YOUR TASK:
Your result should be every line of the records below that contains the word "name".

§

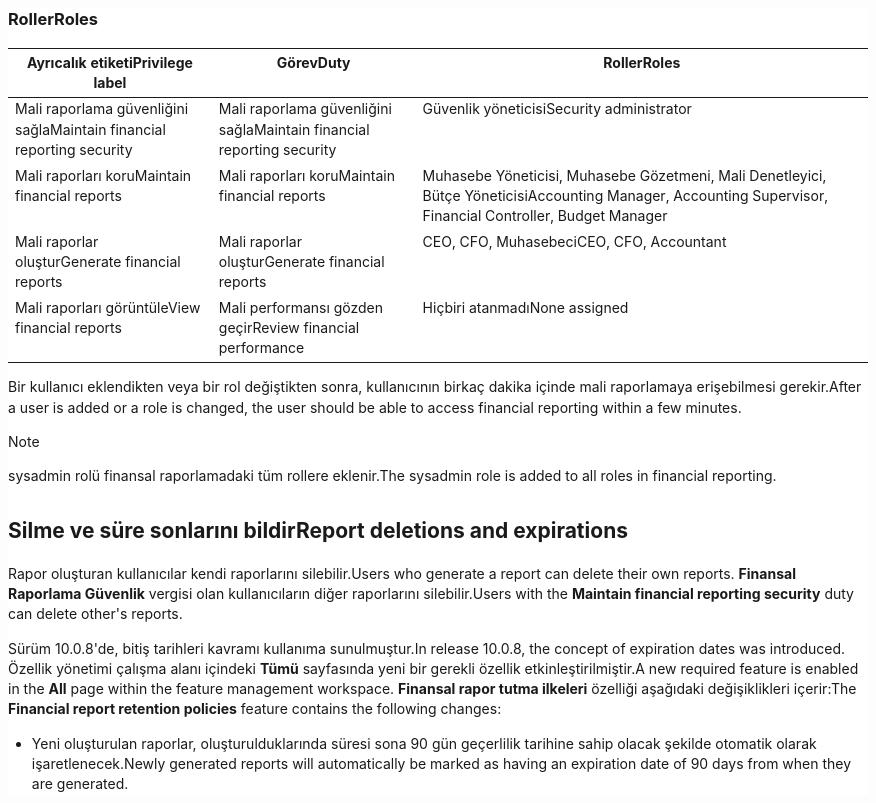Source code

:### <a name="roles"></a><span data-ttu-id="099ea-155">Roller</span><span class="sxs-lookup"><span data-stu-id="099ea-155">Roles</span></span>

| <span data-ttu-id="099ea-156">Ayrıcalık etiketi</span><span class="sxs-lookup"><span data-stu-id="099ea-156">Privilege label</span></span>                       | <span data-ttu-id="099ea-157">Görev</span><span class="sxs-lookup"><span data-stu-id="099ea-157">Duty</span></span>                                  | <span data-ttu-id="099ea-158">Roller</span><span class="sxs-lookup"><span data-stu-id="099ea-158">Roles</span></span>                                                                           |
|---------------------------------------|---------------------------------------|---------------------------------------------------------------------------------|
| <span data-ttu-id="099ea-159">Mali raporlama güvenliğini sağla</span><span class="sxs-lookup"><span data-stu-id="099ea-159">Maintain financial reporting security</span></span> | <span data-ttu-id="099ea-160">Mali raporlama güvenliğini sağla</span><span class="sxs-lookup"><span data-stu-id="099ea-160">Maintain financial reporting security</span></span> | <span data-ttu-id="099ea-161">Güvenlik yöneticisi</span><span class="sxs-lookup"><span data-stu-id="099ea-161">Security administrator</span></span>                                                          |
| <span data-ttu-id="099ea-162">Mali raporları koru</span><span class="sxs-lookup"><span data-stu-id="099ea-162">Maintain financial reports</span></span>            | <span data-ttu-id="099ea-163">Mali raporları koru</span><span class="sxs-lookup"><span data-stu-id="099ea-163">Maintain financial reports</span></span>            | <span data-ttu-id="099ea-164">Muhasebe Yöneticisi, Muhasebe Gözetmeni, Mali Denetleyici, Bütçe Yöneticisi</span><span class="sxs-lookup"><span data-stu-id="099ea-164">Accounting Manager, Accounting Supervisor, Financial Controller, Budget Manager</span></span> |
| <span data-ttu-id="099ea-165">Mali raporlar oluştur</span><span class="sxs-lookup"><span data-stu-id="099ea-165">Generate financial reports</span></span>            | <span data-ttu-id="099ea-166">Mali raporlar oluştur</span><span class="sxs-lookup"><span data-stu-id="099ea-166">Generate financial reports</span></span>            | <span data-ttu-id="099ea-167">CEO, CFO, Muhasebeci</span><span class="sxs-lookup"><span data-stu-id="099ea-167">CEO, CFO, Accountant</span></span>                                                            |
| <span data-ttu-id="099ea-168">Mali raporları görüntüle</span><span class="sxs-lookup"><span data-stu-id="099ea-168">View financial reports</span></span>                | <span data-ttu-id="099ea-169">Mali performansı gözden geçir</span><span class="sxs-lookup"><span data-stu-id="099ea-169">Review financial performance</span></span>          | <span data-ttu-id="099ea-170">Hiçbiri atanmadı</span><span class="sxs-lookup"><span data-stu-id="099ea-170">None assigned</span></span>                                                                   |

<span data-ttu-id="099ea-171">Bir kullanıcı eklendikten veya bir rol değiştikten sonra, kullanıcının birkaç dakika içinde mali raporlamaya erişebilmesi gerekir.</span><span class="sxs-lookup"><span data-stu-id="099ea-171">After a user is added or a role is changed, the user should be able to access financial reporting within a few minutes.</span></span> 

> [!NOTE]
> <span data-ttu-id="099ea-172">sysadmin rolü finansal raporlamadaki tüm rollere eklenir.</span><span class="sxs-lookup"><span data-stu-id="099ea-172">The sysadmin role is added to all roles in financial reporting.</span></span>

## <a name="report-deletions-and-expirations"></a><span data-ttu-id="099ea-173">Silme ve süre sonlarını bildir</span><span class="sxs-lookup"><span data-stu-id="099ea-173">Report deletions and expirations</span></span>
<span data-ttu-id="099ea-174">Rapor oluşturan kullanıcılar kendi raporlarını silebilir.</span><span class="sxs-lookup"><span data-stu-id="099ea-174">Users who generate a report can delete their own reports.</span></span> <span data-ttu-id="099ea-175">**Finansal Raporlama Güvenlik** vergisi olan kullanıcıların diğer raporlarını silebilir.</span><span class="sxs-lookup"><span data-stu-id="099ea-175">Users with the **Maintain financial reporting security** duty can delete other's reports.</span></span> 

<span data-ttu-id="099ea-176">Sürüm 10.0.8'de, bitiş tarihleri kavramı kullanıma sunulmuştur.</span><span class="sxs-lookup"><span data-stu-id="099ea-176">In release 10.0.8, the concept of expiration dates was introduced.</span></span> <span data-ttu-id="099ea-177">Özellik yönetimi çalışma alanı içindeki **Tümü** sayfasında yeni bir gerekli özellik etkinleştirilmiştir.</span><span class="sxs-lookup"><span data-stu-id="099ea-177">A new required feature is enabled in the **All** page within the feature management workspace.</span></span> <span data-ttu-id="099ea-178">**Finansal rapor tutma ilkeleri** özelliği aşağıdaki değişiklikleri içerir:</span><span class="sxs-lookup"><span data-stu-id="099ea-178">The **Financial report retention policies** feature contains the following changes:</span></span>
* <span data-ttu-id="099ea-179">Yeni oluşturulan raporlar, oluşturulduklarında süresi sona 90 gün geçerlilik tarihine sahip olacak şekilde otomatik olarak işaretlenecek.</span><span class="sxs-lookup"><span data-stu-id="099ea-179">Newly generated reports will automatically be marked as having an expiration date of 90 days from when they are generated.</span></span>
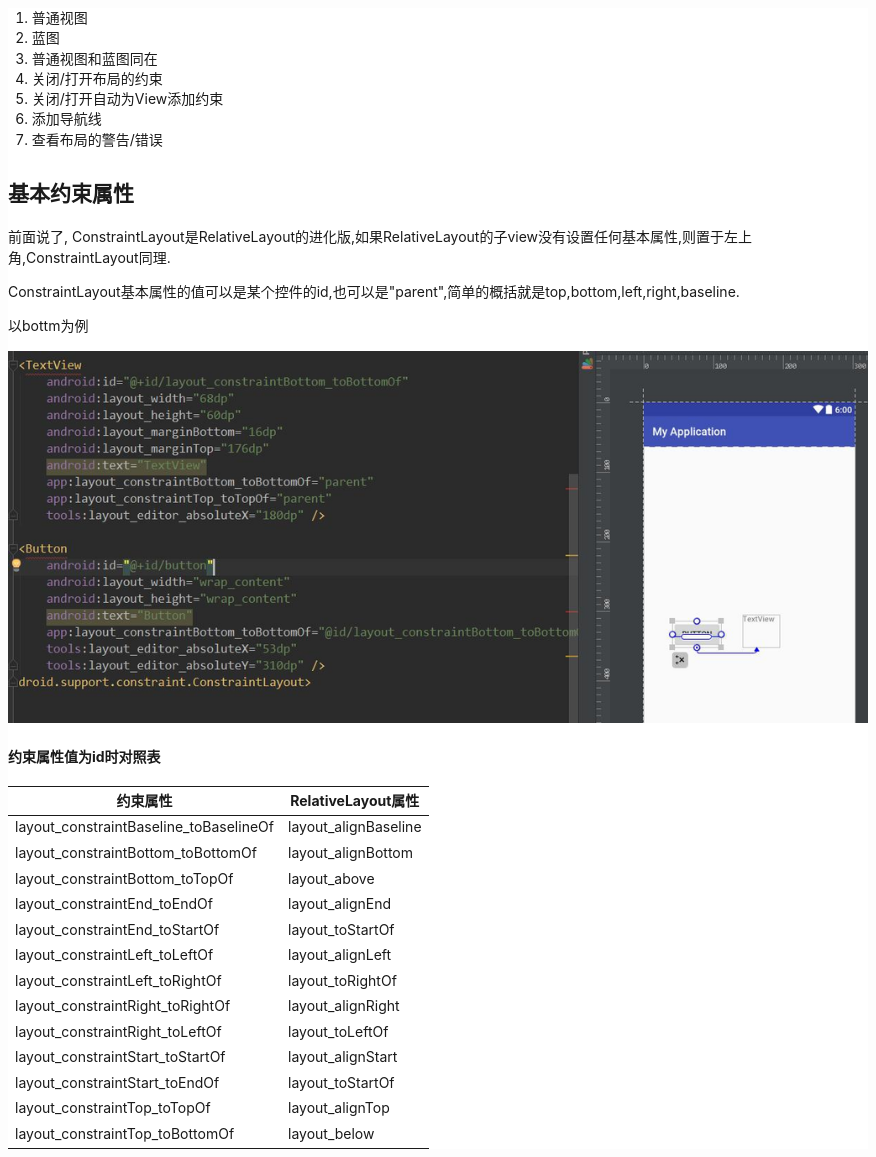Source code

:  1. 普通视图
 2. 蓝图
 3. 普通视图和蓝图同在
 4. 关闭/打开布局的约束
 5. 关闭/打开自动为View添加约束
 6. 添加导航线
 7. 查看布局的警告/错误

## 基本约束属性
前面说了, ConstraintLayout是RelativeLayout的进化版,如果RelativeLayout的子view没有设置任何基本属性,则置于左上角,ConstraintLayout同理.

ConstraintLayout基本属性的值可以是某个控件的id,也可以是"parent",简单的概括就是top,bottom,left,right,baseline.

以bottm为例

![转换](/Android/ConstraintLayout/_003.jpg)

#### 约束属性值为id时对照表
约束属性|RelativeLayout属性
---|---
layout_constraintBaseline_toBaselineOf|layout_alignBaseline
layout_constraintBottom_toBottomOf|layout_alignBottom
layout_constraintBottom_toTopOf|layout_above
layout_constraintEnd_toEndOf|layout_alignEnd
layout_constraintEnd_toStartOf|layout_toStartOf
layout_constraintLeft_toLeftOf|layout_alignLeft
layout_constraintLeft_toRightOf|layout_toRightOf
layout_constraintRight_toRightOf|layout_alignRight
layout_constraintRight_toLeftOf|layout_toLeftOf
layout_constraintStart_toStartOf|layout_alignStart
layout_constraintStart_toEndOf|layout_toStartOf
layout_constraintTop_toTopOf|layout_alignTop
layout_constraintTop_toBottomOf|layout_below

§

WRITTEN ANSWER:
:### <a name="roles"></a><span data-ttu-id="099ea-155">Roller</span><span class="sxs-lookup"><span data-stu-id="099ea-155">Roles</span></span>
## <a name="report-deletions-and-expirations"></a><span data-ttu-id="099ea-173">Silme ve süre sonlarını bildir</span><span class="sxs-lookup"><span data-stu-id="099ea-173">Report deletions and expirations</span></span>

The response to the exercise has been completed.